Блез Паскаль сказал: «Странная вещь эта живопись. Она заставляет восхищаться сходством копии с оригиналом, который не вызывает никакого восхищения». Это заявление – не заблуждение, а эстетика, требовавшая от живописи изображать не столько красивые, сколько воображаемые объекты, которые, обретя живописную реальность, становились красивыми. Оправдание своему существованию она находила в античной стилистике, объединившей александрийский стиль с римскими копиями некоторых афинских шедевров, от которого она кардинально отличалась. Если беднягу Микеланджело потряс «Лаокоон», то он не видел – и никогда не увидел – ни одной скульптуры Парфенона… Этот стиль свел в малообоснованное, но могущественное единство оригиналы, созданные на протяжении пяти веков; благодаря ему у античной техники появилась история, которой не имело искусство. Александрия служила выражением Фемистокла. Отсюда – идея красоты, не зависящей ни от какой истории; у нее были свои модели, которые следовало только осмыслить и изобразить; отсюда – идея вечного стиля, по отношению к которому все остальные воспринимались как младенчество или закат. Что общего между нашим пониманием греческого искусства и этим мифом?
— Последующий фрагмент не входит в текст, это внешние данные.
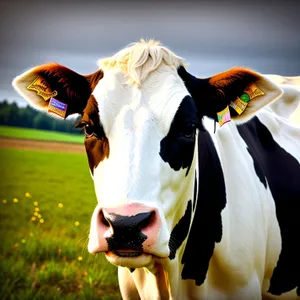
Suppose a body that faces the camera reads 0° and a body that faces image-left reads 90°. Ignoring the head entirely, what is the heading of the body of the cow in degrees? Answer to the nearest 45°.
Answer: approximately 45°
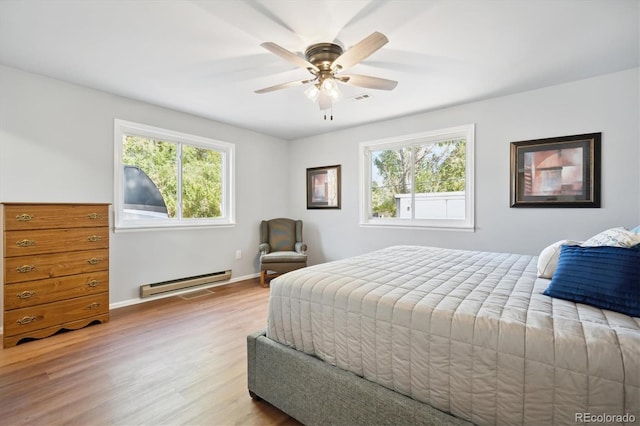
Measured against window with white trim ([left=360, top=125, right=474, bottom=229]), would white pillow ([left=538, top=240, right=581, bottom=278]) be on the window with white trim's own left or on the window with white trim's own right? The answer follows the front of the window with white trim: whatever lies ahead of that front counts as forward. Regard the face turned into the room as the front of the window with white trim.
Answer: on the window with white trim's own left

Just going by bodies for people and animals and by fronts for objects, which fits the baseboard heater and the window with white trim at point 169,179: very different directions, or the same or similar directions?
same or similar directions

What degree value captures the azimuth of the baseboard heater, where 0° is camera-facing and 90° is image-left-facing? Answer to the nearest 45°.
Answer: approximately 315°

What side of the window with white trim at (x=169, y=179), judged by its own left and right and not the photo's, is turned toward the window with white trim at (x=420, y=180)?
front

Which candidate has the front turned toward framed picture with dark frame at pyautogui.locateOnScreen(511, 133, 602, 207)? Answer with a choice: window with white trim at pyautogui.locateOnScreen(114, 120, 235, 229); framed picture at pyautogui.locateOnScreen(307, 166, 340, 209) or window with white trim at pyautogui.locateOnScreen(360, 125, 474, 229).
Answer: window with white trim at pyautogui.locateOnScreen(114, 120, 235, 229)

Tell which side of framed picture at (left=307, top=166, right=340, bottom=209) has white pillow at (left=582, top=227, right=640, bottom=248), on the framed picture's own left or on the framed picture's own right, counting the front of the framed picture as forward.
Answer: on the framed picture's own left

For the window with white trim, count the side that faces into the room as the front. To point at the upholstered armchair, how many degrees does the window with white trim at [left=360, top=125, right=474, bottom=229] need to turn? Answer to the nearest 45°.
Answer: approximately 45° to its right

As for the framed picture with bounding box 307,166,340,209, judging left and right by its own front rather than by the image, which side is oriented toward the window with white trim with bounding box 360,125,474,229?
left

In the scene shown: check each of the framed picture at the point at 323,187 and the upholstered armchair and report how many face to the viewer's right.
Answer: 0

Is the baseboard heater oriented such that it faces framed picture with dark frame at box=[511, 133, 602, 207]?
yes

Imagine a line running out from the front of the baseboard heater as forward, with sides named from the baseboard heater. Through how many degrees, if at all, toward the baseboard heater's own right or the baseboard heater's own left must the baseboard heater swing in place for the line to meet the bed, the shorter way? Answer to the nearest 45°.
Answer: approximately 45° to the baseboard heater's own right

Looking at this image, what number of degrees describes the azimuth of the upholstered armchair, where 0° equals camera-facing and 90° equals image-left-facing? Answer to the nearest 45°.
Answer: approximately 0°

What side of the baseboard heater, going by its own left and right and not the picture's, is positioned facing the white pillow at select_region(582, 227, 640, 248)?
front

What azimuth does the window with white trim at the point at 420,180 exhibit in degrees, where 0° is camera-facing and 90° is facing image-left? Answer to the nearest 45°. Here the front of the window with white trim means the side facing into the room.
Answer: approximately 45°

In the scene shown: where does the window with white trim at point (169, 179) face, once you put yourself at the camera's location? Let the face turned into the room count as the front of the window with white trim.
facing the viewer and to the right of the viewer

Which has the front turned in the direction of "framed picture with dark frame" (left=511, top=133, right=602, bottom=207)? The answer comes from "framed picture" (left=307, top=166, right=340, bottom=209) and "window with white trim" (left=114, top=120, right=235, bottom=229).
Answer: the window with white trim

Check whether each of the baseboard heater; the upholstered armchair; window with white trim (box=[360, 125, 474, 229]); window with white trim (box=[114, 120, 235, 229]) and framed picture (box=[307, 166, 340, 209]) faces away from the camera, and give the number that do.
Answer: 0

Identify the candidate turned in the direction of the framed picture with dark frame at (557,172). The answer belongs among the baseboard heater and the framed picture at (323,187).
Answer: the baseboard heater
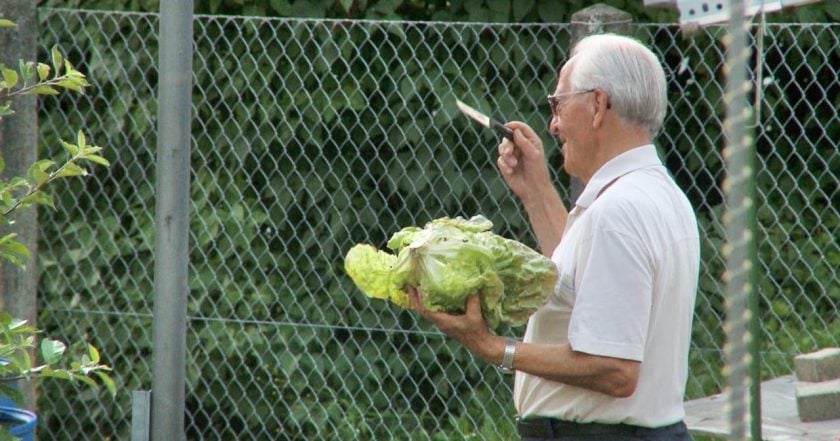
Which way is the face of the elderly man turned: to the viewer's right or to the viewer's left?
to the viewer's left

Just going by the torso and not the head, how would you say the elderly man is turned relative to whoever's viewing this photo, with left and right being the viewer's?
facing to the left of the viewer

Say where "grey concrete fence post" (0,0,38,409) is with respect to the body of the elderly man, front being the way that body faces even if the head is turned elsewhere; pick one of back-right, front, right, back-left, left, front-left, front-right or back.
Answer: front-right

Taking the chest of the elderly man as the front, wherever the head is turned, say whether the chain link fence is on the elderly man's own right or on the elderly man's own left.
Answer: on the elderly man's own right
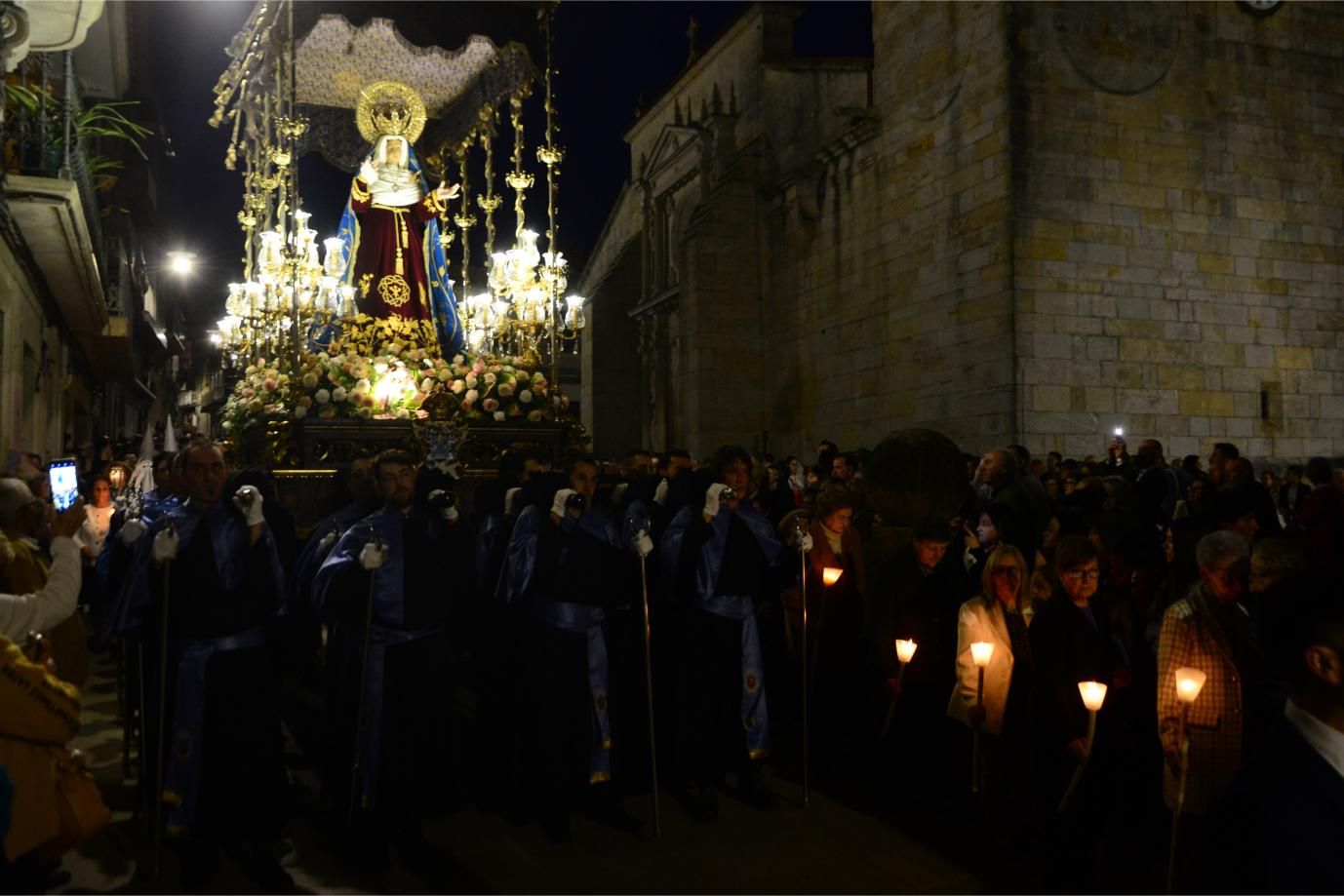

Этот миф родился из тесного взаимодействия с христианским искусством, когда папа Юлий II, Микеланджело и особенно Рафаэль считали его своим союзником, и задолго до того, как они стали видеть в нем соперника. После знакомства с искусствами Древнего Востока мы поняли, что Фидий, в нашем восприятии противостоящий христианским и современным художникам, в не меньшей мере противостоит и скульпторам Египта, Ирана или Евфрата. Для многих из нас глубокое понимание Греции означает переосмысление вселенной. Философы, выступавшие в роли учителей жизни, и боги, менявшиеся по мере того, как менялись их скульптурные изображения, – покорные мечтам художника и из воплощения рока становившиеся помощниками человека, – изменили самый смысл искусства: несмотря на эволюцию форм, в Египте сопровождавшуюся крепнущим с каждым веком незыблемым порядком, диктуемым светилами и распространяемым на загробную жизнь, а в Ассирии – законом крови, искусство продолжало оставаться наглядной иллюстрацией ответа на вопрос, который каждая цивилизация раз и навсегда дает судьбе; но настойчивый вопрос, прозвучавший как голос Греции, за какие-нибудь пятьдесят лет разрушил эту тибетскую канитель. Единообразие уступило место множественности мира; прощайте, высшая ценность созерцания и такое психическое состояние человека, в котором он надеется достигнуть абсолюта, подчиняясь космическим ритмам, но лишь для того чтобы потеряться в их монолите. Греческое искусство – первое, которое кажется нам профанным. Все важнейшие страсти приобрели в нем человеческий привкус: экстаз стал называться радостью. Очеловечились и самые глубокие из них: священный эллинский танец – это танец человека, наконец освободившегося от неизбежности рока.
Трагедия в этом случае вводит нас в заблуждение. Проклятие рода Атридов – это прежде всего конец восточного фатализма. Боги занимаются делами людей, но и люди занимаются делами богов. Трагические фигуры богов подземного мира не появляются из вечности вавилонских песков – они освобождаются от них вместе с людьми и подобно людям. Из понятия человеческой судьбы уходит судьба и остается человек.
Еще и сегодня для мусульманина из Центральной Азии история Эдипа – не более чем трепыхание теней. Эдип для него – не показательное исключение, ибо каждый человек – Эдип. Афиняне, хорошо знакомые с сюжетами трагедий, восхищались в них не поражением человека, а напротив, его финальной победой и умением поэта подчинить себе судьбу.
В каждом артишоке есть лист аканта, а акант – это то, что сделал бы человек из артишока, если бы Бог спросил у него совета. Так и Греция мало-помалу приводила формы жизни к человеческому измерению и возвращала ему формы иных искусств: пейзаж Апеллеса – это все-таки дело рук человека, а не космоса. Самый космос очеловечивает свои стихии и забывает о светилах; по сравнению с рабски окаменелыми азиатскими образами неожиданная динамика греческих статуй предстает как символ свободы. Греческое ню лишено изъянов и памяти о прошлом, как и сам греческий мир, сбросивший с себя рабскую покорность; именно такой мир создал бы бог, если бы не переставал быть человеком.